··· STORED DATA ···

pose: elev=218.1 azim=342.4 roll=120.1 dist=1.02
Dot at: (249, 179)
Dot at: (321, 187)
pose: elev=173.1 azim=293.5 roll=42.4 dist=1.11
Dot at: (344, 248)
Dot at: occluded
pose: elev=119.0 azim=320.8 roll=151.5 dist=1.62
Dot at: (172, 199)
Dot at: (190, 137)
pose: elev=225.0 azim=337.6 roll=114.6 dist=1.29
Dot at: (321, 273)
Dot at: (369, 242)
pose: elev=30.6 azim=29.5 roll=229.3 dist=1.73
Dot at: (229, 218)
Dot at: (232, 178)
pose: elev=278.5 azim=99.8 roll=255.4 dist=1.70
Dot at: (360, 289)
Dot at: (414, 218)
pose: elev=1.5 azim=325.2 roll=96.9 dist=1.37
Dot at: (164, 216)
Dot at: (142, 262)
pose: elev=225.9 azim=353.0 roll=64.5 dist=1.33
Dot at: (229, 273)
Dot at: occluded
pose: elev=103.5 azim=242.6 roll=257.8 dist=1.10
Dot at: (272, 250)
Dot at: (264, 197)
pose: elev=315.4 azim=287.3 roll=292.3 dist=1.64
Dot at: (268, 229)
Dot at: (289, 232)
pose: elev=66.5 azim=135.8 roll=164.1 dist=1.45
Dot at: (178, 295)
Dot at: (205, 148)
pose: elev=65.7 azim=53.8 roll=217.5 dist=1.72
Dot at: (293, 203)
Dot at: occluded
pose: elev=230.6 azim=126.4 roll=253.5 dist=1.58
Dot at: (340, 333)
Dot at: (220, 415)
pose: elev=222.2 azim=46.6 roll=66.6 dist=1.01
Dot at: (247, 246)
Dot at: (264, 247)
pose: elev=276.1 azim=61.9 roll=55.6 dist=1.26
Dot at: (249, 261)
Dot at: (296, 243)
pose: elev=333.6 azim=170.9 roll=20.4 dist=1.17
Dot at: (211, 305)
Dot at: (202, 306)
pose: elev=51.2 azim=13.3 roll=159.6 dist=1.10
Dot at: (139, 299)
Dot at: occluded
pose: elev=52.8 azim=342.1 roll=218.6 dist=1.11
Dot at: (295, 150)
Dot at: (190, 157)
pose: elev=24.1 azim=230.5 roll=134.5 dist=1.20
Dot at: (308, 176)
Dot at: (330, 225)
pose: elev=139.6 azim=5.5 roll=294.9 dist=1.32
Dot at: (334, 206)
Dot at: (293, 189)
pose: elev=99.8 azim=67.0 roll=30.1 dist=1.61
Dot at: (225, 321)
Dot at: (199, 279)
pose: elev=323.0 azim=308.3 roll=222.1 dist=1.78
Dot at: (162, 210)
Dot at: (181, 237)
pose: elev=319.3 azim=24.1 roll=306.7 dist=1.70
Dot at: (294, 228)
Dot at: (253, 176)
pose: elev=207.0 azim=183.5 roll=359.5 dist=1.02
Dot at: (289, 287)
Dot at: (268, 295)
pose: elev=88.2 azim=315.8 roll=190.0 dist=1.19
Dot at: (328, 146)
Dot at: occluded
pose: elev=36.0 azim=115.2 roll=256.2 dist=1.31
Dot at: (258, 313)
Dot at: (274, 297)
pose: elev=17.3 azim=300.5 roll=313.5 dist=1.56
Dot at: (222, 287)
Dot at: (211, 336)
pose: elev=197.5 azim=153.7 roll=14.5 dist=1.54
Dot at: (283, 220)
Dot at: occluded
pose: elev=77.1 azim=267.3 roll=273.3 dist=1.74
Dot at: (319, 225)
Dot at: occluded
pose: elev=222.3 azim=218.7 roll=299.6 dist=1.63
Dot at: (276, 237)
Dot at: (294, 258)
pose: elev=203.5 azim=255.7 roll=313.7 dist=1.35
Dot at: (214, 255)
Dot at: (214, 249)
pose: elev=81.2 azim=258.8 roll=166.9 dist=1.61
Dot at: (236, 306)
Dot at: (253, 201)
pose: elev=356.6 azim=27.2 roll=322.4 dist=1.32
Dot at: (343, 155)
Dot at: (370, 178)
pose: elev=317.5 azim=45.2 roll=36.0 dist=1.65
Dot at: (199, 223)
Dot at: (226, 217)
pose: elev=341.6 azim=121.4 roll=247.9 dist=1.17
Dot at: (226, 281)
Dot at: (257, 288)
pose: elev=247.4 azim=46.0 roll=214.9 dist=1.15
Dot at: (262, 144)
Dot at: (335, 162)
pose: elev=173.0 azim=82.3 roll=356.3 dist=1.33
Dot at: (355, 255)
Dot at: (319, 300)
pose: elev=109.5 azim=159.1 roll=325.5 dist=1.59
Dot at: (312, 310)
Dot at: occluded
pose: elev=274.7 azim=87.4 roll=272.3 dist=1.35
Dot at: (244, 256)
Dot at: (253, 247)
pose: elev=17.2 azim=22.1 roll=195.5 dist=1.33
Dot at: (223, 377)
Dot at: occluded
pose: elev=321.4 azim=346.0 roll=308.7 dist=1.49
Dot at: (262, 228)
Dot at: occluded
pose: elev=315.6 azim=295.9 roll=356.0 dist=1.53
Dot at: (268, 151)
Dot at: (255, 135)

···

SET TASK:
In the items starting at the line containing "pose: elev=65.7 azim=53.8" and ending at the line containing "Dot at: (294, 258)", rename "pose" to "camera" and reproduce those lines with everything else unchanged.

CORRECT RESPONSE:
camera: elev=65.7 azim=53.8 roll=217.5 dist=1.72
Dot at: (293, 203)
Dot at: occluded
camera: elev=230.6 azim=126.4 roll=253.5 dist=1.58
Dot at: (340, 333)
Dot at: (220, 415)
camera: elev=222.2 azim=46.6 roll=66.6 dist=1.01
Dot at: (247, 246)
Dot at: (264, 247)
camera: elev=276.1 azim=61.9 roll=55.6 dist=1.26
Dot at: (249, 261)
Dot at: (296, 243)
camera: elev=333.6 azim=170.9 roll=20.4 dist=1.17
Dot at: (211, 305)
Dot at: (202, 306)
camera: elev=51.2 azim=13.3 roll=159.6 dist=1.10
Dot at: (139, 299)
Dot at: occluded
camera: elev=52.8 azim=342.1 roll=218.6 dist=1.11
Dot at: (295, 150)
Dot at: (190, 157)
camera: elev=24.1 azim=230.5 roll=134.5 dist=1.20
Dot at: (308, 176)
Dot at: (330, 225)
camera: elev=139.6 azim=5.5 roll=294.9 dist=1.32
Dot at: (334, 206)
Dot at: (293, 189)
camera: elev=99.8 azim=67.0 roll=30.1 dist=1.61
Dot at: (225, 321)
Dot at: (199, 279)
camera: elev=323.0 azim=308.3 roll=222.1 dist=1.78
Dot at: (162, 210)
Dot at: (181, 237)
camera: elev=319.3 azim=24.1 roll=306.7 dist=1.70
Dot at: (294, 228)
Dot at: (253, 176)
camera: elev=207.0 azim=183.5 roll=359.5 dist=1.02
Dot at: (289, 287)
Dot at: (268, 295)
camera: elev=88.2 azim=315.8 roll=190.0 dist=1.19
Dot at: (328, 146)
Dot at: occluded
camera: elev=36.0 azim=115.2 roll=256.2 dist=1.31
Dot at: (258, 313)
Dot at: (274, 297)
camera: elev=17.3 azim=300.5 roll=313.5 dist=1.56
Dot at: (222, 287)
Dot at: (211, 336)
camera: elev=197.5 azim=153.7 roll=14.5 dist=1.54
Dot at: (283, 220)
Dot at: occluded
camera: elev=77.1 azim=267.3 roll=273.3 dist=1.74
Dot at: (319, 225)
Dot at: occluded
camera: elev=222.3 azim=218.7 roll=299.6 dist=1.63
Dot at: (276, 237)
Dot at: (294, 258)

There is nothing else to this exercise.